Мой далекий берег (Ракитина) - страница 4

Мыча, сплевывали выбитыми зубами.

Придерживая псов за вздыбленные загривки, молча стояли пограничники. Кречет сонно жмурился у Рейвена на плече. Дергал когтями. Рейвен болезненно морщился.

А про мужские слезы Савва соврал.

Глава 2

Худой человек сидел на изгибе дороги, на обочине, упираясь спиной в дубовый ствол, опустив голову к плечу, так что отросшие волосы совсем закрыли лицо; кулаки придавили динтар — еловую доску с натянутыми струнами — к коленям. Холодный ветер ворошил мешковатую, может, с чужого плеча, одежду, трогал струны, и они отзывались комариным звоном. Волк вылетел из чащи, но резко остановился, проехавшись передними лапами по заледенелому песку проселка и хлопком осев на зад: от человека пахло смертью. Костяной лист, сорвавшись с ветви, задел струну. Она скрипнула. Волк в ответ тонко, как щенок, заскулил, и метнулся в заросли. Вопреки голоду, не тронув тело. И опять звук трущихся веток, звон, и шелест ветра, перебирающего под ухом у мертвеца серые гусиные перья.

Тумаш остановился и подул на скрюченные пальцы, замотанные в тряпье. Они особенно ныли в такую погоду. Хурд, звероватый хитроглазый мужчинка, навязавшийся в спутники еще в Борунах, от неожиданности ударился о его спину. Выглянул, растирая покрасневший нос.

— О, сидит, — хрипло удивился он. — И не холодно! Музыкант…

Тумаш подавил в себе желание, развернувшись, ударить в зубы, вогнать назад слово, прозвучавшее, как оскорбление.

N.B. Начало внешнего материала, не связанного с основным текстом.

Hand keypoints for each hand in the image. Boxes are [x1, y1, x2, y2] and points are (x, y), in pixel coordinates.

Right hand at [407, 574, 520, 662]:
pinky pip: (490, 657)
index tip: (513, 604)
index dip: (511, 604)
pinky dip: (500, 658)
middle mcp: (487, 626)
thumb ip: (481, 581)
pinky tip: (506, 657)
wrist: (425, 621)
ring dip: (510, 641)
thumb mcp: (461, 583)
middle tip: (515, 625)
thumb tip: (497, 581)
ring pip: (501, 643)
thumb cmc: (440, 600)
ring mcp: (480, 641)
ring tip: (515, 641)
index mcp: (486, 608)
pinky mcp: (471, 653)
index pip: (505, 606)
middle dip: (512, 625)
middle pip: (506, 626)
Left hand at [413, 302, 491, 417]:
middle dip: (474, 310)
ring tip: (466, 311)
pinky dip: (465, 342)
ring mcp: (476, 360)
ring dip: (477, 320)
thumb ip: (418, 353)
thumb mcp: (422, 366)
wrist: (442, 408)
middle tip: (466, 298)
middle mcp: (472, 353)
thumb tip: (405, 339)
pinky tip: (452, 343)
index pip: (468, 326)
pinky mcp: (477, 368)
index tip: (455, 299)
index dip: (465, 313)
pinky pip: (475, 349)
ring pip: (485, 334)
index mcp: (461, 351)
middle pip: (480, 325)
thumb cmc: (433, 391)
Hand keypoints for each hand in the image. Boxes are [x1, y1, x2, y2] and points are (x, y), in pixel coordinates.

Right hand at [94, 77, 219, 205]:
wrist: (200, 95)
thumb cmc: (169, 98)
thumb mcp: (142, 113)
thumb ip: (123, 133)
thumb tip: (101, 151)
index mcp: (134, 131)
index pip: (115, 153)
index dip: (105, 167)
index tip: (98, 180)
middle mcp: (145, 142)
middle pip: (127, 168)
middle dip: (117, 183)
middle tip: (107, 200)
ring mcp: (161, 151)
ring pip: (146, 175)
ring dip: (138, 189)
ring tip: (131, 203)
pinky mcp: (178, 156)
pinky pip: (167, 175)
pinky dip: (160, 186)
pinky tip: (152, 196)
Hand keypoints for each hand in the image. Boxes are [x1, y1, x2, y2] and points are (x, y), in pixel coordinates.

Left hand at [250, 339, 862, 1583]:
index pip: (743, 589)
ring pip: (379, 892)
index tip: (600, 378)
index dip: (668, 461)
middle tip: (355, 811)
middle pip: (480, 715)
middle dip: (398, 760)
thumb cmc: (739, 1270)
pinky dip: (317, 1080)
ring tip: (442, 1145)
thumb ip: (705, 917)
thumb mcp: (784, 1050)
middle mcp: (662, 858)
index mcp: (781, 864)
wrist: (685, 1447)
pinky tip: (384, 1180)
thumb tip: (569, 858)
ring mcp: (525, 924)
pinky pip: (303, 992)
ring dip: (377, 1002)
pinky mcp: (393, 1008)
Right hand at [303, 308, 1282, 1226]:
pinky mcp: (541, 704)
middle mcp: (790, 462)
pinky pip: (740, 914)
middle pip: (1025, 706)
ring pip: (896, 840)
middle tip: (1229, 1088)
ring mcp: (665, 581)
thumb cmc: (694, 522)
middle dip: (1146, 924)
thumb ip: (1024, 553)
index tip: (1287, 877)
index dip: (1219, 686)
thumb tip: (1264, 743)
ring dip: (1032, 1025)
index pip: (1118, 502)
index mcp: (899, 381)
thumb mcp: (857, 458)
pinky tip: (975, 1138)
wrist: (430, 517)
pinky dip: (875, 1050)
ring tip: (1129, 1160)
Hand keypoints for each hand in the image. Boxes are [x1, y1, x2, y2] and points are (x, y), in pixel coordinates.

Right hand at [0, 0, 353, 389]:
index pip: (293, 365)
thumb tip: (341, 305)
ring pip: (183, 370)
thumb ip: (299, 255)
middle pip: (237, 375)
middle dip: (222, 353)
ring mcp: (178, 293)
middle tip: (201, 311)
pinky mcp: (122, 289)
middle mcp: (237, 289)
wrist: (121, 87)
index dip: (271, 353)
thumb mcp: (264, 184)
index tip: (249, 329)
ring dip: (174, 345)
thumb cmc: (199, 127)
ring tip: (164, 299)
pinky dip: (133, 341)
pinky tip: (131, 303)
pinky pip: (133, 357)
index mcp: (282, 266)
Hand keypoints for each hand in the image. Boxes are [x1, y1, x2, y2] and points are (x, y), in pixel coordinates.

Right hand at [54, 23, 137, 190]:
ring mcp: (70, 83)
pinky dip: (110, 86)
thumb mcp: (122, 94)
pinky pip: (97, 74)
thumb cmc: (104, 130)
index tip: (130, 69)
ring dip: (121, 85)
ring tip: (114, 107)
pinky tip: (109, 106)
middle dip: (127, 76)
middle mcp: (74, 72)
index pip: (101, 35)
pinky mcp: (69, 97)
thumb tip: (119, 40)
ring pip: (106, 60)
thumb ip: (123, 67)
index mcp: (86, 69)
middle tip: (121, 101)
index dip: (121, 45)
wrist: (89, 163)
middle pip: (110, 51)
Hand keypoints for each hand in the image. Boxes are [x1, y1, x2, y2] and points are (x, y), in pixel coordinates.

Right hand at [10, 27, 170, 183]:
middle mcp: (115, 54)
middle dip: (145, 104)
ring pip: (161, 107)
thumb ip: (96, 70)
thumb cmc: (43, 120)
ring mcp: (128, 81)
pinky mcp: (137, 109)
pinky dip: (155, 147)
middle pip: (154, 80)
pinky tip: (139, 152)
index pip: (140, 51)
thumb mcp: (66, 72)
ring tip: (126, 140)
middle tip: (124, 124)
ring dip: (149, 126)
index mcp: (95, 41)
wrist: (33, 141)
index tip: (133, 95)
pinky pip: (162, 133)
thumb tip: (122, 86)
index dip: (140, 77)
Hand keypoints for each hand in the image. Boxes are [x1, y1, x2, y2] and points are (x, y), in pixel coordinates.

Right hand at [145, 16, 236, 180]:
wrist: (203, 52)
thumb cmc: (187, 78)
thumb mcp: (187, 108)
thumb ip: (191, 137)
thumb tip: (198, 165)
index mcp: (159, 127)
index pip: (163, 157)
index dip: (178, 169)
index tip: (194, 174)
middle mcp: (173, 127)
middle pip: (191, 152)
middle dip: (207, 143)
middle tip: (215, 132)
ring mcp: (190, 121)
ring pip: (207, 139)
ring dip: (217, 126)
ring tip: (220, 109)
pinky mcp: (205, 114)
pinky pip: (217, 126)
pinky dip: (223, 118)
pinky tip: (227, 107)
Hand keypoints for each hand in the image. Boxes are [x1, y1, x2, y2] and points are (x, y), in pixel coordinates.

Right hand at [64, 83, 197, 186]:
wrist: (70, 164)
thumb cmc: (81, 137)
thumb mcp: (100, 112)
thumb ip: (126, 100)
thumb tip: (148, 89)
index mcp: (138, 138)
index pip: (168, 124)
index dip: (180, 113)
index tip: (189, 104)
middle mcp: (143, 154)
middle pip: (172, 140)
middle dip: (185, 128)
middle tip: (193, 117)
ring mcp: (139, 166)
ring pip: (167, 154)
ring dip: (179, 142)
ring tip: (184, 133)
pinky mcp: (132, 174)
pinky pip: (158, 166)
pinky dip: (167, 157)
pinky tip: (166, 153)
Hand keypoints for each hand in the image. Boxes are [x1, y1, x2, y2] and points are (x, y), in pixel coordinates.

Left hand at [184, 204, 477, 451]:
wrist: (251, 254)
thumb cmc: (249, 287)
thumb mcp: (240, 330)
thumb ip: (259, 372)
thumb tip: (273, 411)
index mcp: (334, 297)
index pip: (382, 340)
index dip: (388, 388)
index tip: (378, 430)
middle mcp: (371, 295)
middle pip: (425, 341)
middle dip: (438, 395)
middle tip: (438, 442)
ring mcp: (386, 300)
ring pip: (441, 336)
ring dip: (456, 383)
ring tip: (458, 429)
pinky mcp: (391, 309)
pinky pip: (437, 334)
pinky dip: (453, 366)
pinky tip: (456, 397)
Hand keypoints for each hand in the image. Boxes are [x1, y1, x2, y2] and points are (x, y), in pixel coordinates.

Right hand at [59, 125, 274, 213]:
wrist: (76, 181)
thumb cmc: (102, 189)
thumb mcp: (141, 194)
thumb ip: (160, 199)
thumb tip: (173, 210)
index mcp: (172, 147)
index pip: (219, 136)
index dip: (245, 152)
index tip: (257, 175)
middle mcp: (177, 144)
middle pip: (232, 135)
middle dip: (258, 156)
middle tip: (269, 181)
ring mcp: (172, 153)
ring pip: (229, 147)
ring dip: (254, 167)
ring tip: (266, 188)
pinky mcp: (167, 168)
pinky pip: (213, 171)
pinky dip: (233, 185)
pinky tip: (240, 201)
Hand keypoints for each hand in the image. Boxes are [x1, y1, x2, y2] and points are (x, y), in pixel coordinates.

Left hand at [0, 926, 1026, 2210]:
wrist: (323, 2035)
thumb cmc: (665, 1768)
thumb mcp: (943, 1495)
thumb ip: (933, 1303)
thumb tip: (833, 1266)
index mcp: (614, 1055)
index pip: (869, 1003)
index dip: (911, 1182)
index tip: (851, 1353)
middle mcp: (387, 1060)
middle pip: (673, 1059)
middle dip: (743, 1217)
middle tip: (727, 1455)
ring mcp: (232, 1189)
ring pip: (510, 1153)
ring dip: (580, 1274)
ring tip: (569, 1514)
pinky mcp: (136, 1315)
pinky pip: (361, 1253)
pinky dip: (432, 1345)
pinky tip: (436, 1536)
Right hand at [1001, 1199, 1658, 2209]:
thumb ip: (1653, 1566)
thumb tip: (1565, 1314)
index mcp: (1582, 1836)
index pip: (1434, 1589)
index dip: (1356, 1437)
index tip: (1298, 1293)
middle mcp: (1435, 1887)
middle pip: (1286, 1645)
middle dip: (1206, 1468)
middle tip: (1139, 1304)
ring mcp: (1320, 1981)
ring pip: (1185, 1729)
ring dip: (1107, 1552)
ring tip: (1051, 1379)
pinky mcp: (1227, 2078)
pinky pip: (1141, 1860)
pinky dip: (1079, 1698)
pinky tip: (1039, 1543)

— Эй, ты! Ты!.. — закричал Хурд сидящему. И побелел лицом, что было видно даже через щетину. — Эй, да он мертвый.

Тумаш шагнул, нагнулся, увидел торчащее оперение стрелы и тут же резко крутнулся, пригнувшись и упруго присев, всматриваясь в махающий голыми ветками лес: словно ждал еще стрелы. Хурд возился за спиной.

— Тут хлеб в сумке, — и громкое чавканье.

— Положи, — бросил Тумаш.

— По-по…

— Положь!

Хурд надулся, опустил чужое на порыжелую траву. Тумаш, прикусив губу от боли, разжал кулаки. Когда-нибудь перестанет так болеть снаружи, но черный огонь, зажженный внутри — он перестанет? Когда? Наплыло: пальцы, зажатые между косяком и дверью. Дверь дубовая, крепкая; такую с размаху не захлопнуть. И смех: «Музыкант!» Трое держали. А потом он выл, катаясь по полу. Не от боли в раздавленных пальцах — от полыхнувшего в нем черного огня. Какие струны… ложку бы удержать.

— Следов никаких, — Хурд суетливой белицей сновал вдоль обочины и вокруг дерева. — И кто его? И не обобрали. Чичас оббирают.

— Помоги.

— Хоронить?! — вскинулся Хурд. — Так столько мертвяков, всех перехоронишь?

Тумаш сплюнул и вытащил нож. Пальцы толком не могли обхватить рукояти, от боли стреляло красным в глаза. Но Тумаш все же отпилил стрелу, которая, пробив тело, глубоко ушла в ствол. Не вырежешь, жаль. Не рассмотришь клеймо. А стрела обычная, березовая, светлая на срезе, и перья обычные, гусиные, некрашеные. Тело мягко упало набок. Гнется. Недавно убит. Хорошо, что зима: ни мух, ни запаха. Разве немного кровью. Тумаш разрезал на мертвом одежду, кое-как свернул и вместе с сумкой затолкал под корни. Пусть возьмет тот, кто снимет с дерева и похоронит кости. Меленький Хурд, боясь черного гнева спутника, забросил на толстый сук веревку, ловко, как шемаханский зверь бибизян, вскарабкался по стволу, сел на сук верхом, с помощью Тумаша притянул и привязал к стволу нагое тело. Стал отводить и заплетать глядящие на юг ветки, пока не получилось окно в небо.